PROBLEM DETAILS -> Wherever a line in the data below holds "heatmap", copy that line.

DATA ->
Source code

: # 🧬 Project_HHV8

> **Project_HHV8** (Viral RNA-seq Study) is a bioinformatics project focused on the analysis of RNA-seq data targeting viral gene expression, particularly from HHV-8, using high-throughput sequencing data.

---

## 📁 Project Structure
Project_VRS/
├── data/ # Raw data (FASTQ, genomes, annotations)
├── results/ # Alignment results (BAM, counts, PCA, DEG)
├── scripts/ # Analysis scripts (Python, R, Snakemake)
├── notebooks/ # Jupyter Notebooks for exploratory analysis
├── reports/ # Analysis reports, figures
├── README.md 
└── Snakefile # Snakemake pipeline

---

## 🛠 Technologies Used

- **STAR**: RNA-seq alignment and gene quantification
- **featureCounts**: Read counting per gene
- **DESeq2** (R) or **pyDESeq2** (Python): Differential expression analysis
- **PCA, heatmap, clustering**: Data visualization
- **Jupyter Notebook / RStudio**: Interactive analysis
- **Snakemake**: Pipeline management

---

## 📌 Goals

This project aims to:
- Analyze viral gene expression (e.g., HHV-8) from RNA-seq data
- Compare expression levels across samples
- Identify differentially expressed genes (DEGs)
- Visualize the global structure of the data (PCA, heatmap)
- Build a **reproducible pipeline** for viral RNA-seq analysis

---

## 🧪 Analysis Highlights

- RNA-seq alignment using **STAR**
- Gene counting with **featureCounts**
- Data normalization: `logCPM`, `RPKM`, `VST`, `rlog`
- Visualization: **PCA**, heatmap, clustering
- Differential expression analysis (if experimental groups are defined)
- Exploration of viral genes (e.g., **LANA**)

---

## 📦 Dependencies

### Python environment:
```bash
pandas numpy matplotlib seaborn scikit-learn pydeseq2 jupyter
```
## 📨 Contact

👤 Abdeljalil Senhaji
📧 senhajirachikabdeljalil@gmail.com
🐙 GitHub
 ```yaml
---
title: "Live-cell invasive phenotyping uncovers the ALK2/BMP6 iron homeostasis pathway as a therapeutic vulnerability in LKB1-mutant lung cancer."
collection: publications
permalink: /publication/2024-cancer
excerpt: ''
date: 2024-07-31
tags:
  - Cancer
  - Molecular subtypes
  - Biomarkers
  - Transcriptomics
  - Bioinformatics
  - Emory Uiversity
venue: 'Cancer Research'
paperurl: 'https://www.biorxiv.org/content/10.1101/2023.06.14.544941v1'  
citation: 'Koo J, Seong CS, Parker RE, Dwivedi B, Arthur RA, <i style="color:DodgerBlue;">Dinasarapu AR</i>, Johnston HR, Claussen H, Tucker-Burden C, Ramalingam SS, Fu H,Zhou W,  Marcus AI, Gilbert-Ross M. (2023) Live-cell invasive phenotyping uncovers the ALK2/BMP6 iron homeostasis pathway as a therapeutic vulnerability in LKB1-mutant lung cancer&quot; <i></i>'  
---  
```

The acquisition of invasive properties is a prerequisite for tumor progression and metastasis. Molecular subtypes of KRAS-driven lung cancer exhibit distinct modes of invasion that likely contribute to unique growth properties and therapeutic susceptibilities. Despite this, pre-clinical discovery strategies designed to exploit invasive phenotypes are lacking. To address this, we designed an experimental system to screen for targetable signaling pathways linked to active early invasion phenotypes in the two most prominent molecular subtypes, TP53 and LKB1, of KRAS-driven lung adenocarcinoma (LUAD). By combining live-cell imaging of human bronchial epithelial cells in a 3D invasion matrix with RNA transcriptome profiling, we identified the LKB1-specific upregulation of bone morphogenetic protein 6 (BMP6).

RESPONSE BELOW ->
- **PCA, heatmap, clustering**: Data visualization
- Visualize the global structure of the data (PCA, heatmap)
- Visualization: **PCA**, heatmap, clustering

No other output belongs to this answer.